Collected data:
-- Opening Marker --
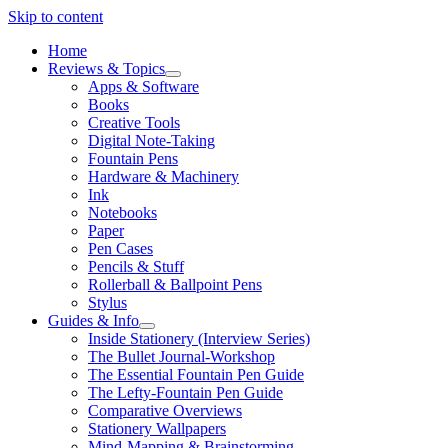
Skip to content
Home
Reviews & Topics
open
Apps & Software
menu
Books
Creative Tools
Digital Note-Taking
Fountain Pens
Hardware & Machinery
Ink
Notebooks
Paper
Pen Cases
Pencils & Stuff
Rollerball & Ballpoint Pens
Stylus
Guides & Info
open
Inside Stationery (Interview Series)
menu
The Bullet Journal-Workshop
The Essential Fountain Pen Guide
The Lefty-Fountain Pen Guide
Comparative Overviews
Stationery Wallpapers
Mind-Mapping & Brainstorming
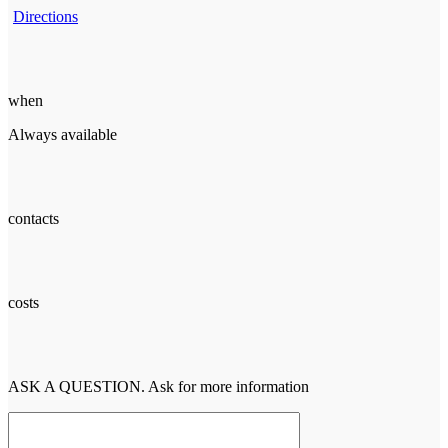
Directions
when
Always available
contacts
costs
ASK A QUESTION. Ask for more information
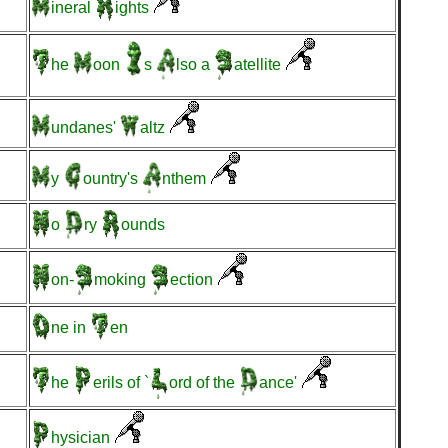
ineral
ights
he
oon
s
lso
a
atellite
undanes'
altz
y
ountry's
nthem
o
ry
ounds
on-
moking
ection
ne
in
en
he
erils
of `
ord
of the
ance'
hysician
-- Closing Marker --
**THE PROBLEM**
Pull out every line from the items above that contains the string "Stationery", and copy each one in full.

**YOUR RESPONSE**
Inside Stationery (Interview Series)
Stationery Wallpapers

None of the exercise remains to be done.